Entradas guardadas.

▽

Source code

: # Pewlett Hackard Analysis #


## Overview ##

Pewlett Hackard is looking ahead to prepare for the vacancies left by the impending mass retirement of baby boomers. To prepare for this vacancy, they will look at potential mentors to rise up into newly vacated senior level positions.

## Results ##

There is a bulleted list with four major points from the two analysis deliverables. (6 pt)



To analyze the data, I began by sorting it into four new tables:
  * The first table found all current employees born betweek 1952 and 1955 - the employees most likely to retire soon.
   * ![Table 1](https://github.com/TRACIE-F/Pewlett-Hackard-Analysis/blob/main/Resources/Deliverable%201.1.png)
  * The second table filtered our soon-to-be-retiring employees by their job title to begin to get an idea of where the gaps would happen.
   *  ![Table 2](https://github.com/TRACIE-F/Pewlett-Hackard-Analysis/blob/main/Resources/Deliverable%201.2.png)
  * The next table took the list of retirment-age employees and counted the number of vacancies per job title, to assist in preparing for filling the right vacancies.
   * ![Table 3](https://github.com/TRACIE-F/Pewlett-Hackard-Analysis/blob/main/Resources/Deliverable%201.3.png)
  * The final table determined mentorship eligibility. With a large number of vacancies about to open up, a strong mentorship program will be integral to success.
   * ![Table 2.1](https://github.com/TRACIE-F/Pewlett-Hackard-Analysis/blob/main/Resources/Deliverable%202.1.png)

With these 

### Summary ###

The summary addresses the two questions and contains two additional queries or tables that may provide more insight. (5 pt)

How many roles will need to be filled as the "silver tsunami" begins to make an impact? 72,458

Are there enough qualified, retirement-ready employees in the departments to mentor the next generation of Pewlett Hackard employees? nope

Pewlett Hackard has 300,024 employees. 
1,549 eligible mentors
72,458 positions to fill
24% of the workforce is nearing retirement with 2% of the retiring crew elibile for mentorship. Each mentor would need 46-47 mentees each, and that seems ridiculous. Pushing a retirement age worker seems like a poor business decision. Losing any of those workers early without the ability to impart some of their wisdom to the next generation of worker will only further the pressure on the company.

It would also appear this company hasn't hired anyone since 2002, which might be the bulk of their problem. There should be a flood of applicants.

△

Requisitos da tarefa. Transcreva as linhas acima sem mudar um só caractere.

Espaço da resposta.
Source code

: # Pewlett Hackard Analysis #


## Overview ##

Pewlett Hackard is looking ahead to prepare for the vacancies left by the impending mass retirement of baby boomers. To prepare for this vacancy, they will look at potential mentors to rise up into newly vacated senior level positions.

## Results ##

There is a bulleted list with four major points from the two analysis deliverables. (6 pt)



To analyze the data, I began by sorting it into four new tables:
  * The first table found all current employees born betweek 1952 and 1955 - the employees most likely to retire soon.
   * ![Table 1](https://github.com/TRACIE-F/Pewlett-Hackard-Analysis/blob/main/Resources/Deliverable%201.1.png)
  * The second table filtered our soon-to-be-retiring employees by their job title to begin to get an idea of where the gaps would happen.
   *  ![Table 2](https://github.com/TRACIE-F/Pewlett-Hackard-Analysis/blob/main/Resources/Deliverable%201.2.png)
  * The next table took the list of retirment-age employees and counted the number of vacancies per job title, to assist in preparing for filling the right vacancies.
   * ![Table 3](https://github.com/TRACIE-F/Pewlett-Hackard-Analysis/blob/main/Resources/Deliverable%201.3.png)
  * The final table determined mentorship eligibility. With a large number of vacancies about to open up, a strong mentorship program will be integral to success.
   * ![Table 2.1](https://github.com/TRACIE-F/Pewlett-Hackard-Analysis/blob/main/Resources/Deliverable%202.1.png)

With these 

### Summary ###

The summary addresses the two questions and contains two additional queries or tables that may provide more insight. (5 pt)

How many roles will need to be filled as the "silver tsunami" begins to make an impact? 72,458

Are there enough qualified, retirement-ready employees in the departments to mentor the next generation of Pewlett Hackard employees? nope

Pewlett Hackard has 300,024 employees. 
1,549 eligible mentors
72,458 positions to fill
24% of the workforce is nearing retirement with 2% of the retiring crew elibile for mentorship. Each mentor would need 46-47 mentees each, and that seems ridiculous. Pushing a retirement age worker seems like a poor business decision. Losing any of those workers early without the ability to impart some of their wisdom to the next generation of worker will only further the pressure on the company.

It would also appear this company hasn't hired anyone since 2002, which might be the bulk of their problem. There should be a flood of applicants.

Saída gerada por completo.